逃げるか、あるいは口八丁でそらすか、あるいは周囲の助けに期待するかといった対応が考えられるが、それも駄目な時はあるかもしれない。

自己防衛のため、止む無く実力行使に及ばねばならないことはありうる。

ところが、この年になると体力の衰えは著しく、昔は固かった拳も柔らかい。いくら強く握り締めても、こんな拳では強く打てない。むしろ、殴ったこちらの拳が痛むのが関の山だ。

こんな時に役に立つのが、頭突きだ。チョーパンなんて言い方もあるが、プロレスなどではヘッドバットとも呼ぶ。

頭蓋骨のおでこの部分は、人間の身体のなかでも特に固い。素人が喧嘩をする場合、一番効果的な技が頭突きなのだ。単におでこを相手の顔面に叩きつけるだけなのだが、案外勇気がいる技でもある。なにせ、相手に接近しなければ使いえない技なのだ。
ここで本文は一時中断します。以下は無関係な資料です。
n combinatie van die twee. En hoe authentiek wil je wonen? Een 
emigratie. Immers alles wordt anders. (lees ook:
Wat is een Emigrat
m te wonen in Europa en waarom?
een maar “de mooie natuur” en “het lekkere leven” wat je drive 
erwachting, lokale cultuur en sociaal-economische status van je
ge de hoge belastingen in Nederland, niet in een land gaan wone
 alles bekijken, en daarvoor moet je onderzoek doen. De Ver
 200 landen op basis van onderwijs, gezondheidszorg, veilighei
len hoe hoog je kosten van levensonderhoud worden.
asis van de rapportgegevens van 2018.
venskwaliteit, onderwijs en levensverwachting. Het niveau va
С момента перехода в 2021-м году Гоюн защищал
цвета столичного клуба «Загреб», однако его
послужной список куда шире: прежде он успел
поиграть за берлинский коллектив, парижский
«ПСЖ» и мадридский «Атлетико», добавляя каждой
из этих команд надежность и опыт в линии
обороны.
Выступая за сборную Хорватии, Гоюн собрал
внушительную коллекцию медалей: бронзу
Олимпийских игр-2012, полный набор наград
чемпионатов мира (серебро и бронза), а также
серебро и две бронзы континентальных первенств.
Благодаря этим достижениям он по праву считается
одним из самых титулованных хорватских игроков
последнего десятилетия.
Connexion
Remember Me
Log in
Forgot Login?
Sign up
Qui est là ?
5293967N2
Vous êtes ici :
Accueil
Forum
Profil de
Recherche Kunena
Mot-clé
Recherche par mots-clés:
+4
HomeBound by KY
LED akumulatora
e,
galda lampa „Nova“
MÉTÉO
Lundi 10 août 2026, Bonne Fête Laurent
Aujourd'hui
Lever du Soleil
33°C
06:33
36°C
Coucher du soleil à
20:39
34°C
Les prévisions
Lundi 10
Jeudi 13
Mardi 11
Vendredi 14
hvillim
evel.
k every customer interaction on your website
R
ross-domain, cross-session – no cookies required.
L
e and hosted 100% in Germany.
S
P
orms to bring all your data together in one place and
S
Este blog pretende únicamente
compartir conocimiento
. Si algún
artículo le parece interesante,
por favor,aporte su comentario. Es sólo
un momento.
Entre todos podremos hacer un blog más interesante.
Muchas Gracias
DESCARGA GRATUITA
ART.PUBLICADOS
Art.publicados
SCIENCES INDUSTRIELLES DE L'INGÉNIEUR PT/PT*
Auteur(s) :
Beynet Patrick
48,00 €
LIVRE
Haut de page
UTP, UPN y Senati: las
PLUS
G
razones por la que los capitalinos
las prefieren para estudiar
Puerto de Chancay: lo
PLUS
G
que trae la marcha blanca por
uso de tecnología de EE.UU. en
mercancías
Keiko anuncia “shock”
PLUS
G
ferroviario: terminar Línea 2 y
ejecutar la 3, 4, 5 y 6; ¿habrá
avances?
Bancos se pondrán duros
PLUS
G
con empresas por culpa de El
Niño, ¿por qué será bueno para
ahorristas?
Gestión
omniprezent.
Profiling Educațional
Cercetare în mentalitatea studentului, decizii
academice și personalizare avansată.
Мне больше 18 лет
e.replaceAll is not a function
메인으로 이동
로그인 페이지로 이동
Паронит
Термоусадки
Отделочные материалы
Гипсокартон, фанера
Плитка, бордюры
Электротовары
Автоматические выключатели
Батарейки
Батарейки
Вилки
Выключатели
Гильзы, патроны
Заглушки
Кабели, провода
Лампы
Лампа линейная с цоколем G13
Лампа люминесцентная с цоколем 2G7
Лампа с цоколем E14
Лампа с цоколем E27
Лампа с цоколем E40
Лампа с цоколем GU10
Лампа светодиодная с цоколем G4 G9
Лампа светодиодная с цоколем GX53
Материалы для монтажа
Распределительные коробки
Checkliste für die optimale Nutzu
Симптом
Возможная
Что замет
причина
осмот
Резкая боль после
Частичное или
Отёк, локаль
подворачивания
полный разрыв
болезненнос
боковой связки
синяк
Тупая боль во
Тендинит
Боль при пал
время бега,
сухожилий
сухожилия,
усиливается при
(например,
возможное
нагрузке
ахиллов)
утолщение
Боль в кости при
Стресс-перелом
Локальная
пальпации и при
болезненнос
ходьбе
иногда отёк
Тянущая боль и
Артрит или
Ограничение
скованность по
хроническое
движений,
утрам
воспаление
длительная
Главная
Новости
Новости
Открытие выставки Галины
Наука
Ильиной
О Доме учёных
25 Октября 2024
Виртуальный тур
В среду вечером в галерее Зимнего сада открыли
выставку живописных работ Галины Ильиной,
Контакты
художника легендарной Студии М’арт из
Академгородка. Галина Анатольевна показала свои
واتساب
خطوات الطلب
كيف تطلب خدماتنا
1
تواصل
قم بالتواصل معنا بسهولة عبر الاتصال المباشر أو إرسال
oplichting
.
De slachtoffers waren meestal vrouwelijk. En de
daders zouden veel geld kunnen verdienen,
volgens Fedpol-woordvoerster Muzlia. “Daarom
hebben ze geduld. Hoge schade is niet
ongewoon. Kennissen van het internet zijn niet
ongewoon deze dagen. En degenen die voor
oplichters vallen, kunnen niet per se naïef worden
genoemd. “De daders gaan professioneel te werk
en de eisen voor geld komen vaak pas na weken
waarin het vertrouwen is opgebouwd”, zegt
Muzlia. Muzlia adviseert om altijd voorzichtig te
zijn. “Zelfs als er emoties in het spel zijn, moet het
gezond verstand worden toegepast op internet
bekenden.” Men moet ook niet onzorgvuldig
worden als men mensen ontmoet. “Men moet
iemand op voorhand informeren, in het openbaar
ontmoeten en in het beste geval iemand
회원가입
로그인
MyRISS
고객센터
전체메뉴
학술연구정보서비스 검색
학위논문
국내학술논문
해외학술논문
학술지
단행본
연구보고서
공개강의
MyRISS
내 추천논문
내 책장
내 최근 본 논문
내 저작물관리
無鉄砲な反面、案外と臆病な私は顔面よりも、お腹を狙っての頭突きが多かった。このほうが相手の顔を見ずに済むからだ。変に思われる方もいると思うが、こちらから怒って喧嘩を売るならともかく、売られた喧嘩を買う場合、怒る相手の表情は怒りに満ちていて、けっこう威圧感がある。

喧嘩は気構えが大事だ。相手の顔を見て怯えていたら、勝てる喧嘩も勝てやしない。気合負けを防ぐ意味で、私は相手の腹を狙っていた。まあ、私が小柄であり、相手の顔面におでこが届かないことが多かったのも一因だ。

私のような素人だけではない。格闘技の世界でも頭突きは必殺技である。しかも、危険性が高いので、競技系の格闘技では、ほとんどの場合禁じ手となっている。柔道だろうとボクシングであろうと、頭突きは禁止されている。それだけ破壊力が強いという証拠でもある。

この頭突きを禁じていないのが、意外にも興業であり、格闘演技でもある相撲とプロレスだ。なかでも1960年代から活躍していたアメリカの黒人レスラーであるボボ・ブラジルのヘッドバットは有名だ。ジャンプしてのヘッドバットはココバットと呼ばれて怖れられていた。

あまりに強烈な頭突きは、それだけで試合を決められるほどの威力を持っていた。馬場も猪木も、このヘッドバットを浴びたら立ってはいられなかった。鉄人と呼ばれたチャンピオンであるルー・テーズでさえ、このヘッドバットには手を焼いた。

もし、彼が黒人でなかったら、間違いなくチャンピオンベルトは彼の腰に巻かれていたと言われている。残念ながら、それが当時のアメリカのプロレス社会であった。

或る意味、悲劇のプロレスラーであったのかもしれないが、彼の全盛期を知る私にはまるで悲壮感は感じられなかった。さりとて、トニー・アトラスらに代表される筋肉ムキムキの黒人マッチョ・レスラーによく見られる軽薄な明るさとも無縁であった。

ボボ・ブラジルなんてリングネームからして、ある種の軽薄さを感じるが、それでも決して軽薄なレスラーではなかった。時折オバカなふりをして観客の笑いを誘うような真似はしていたが、少し苦しい印象が否めなかった。

プロレスは格闘演技ではあり、本当の強さよりも、強く見せる演技力が大事となる。しかし、ボボ・ブラジルの得意技ヘッド・バットはウソ偽りのない正真正銘の必殺技であった。頭突きというやつは、喧嘩を含めて格闘戦で必ず役立つ強烈な技だ。彼はそのことを誰よりも知っていた気がする。

だからこそ、どんなに軽薄な演技をしても、その内面には確固たる強者の矜持が貫かれていた。喩えていうなら、衰退に向かいつつあることが避けられぬ王国を、それでも守らんと門に立つ古参兵の趣だろうか。

黒人差別、黒人蔑視が普通だった1960年代から70年代のアメリカのプロレス社会において、決してチャンピオンにはなれないと知りつつ、ボボ・ブラジルはヘッドバットを打ち続けた。当時のプロレス界の誰もが一目置く影の実力者であった。忘れ難い名レスラーだと思う。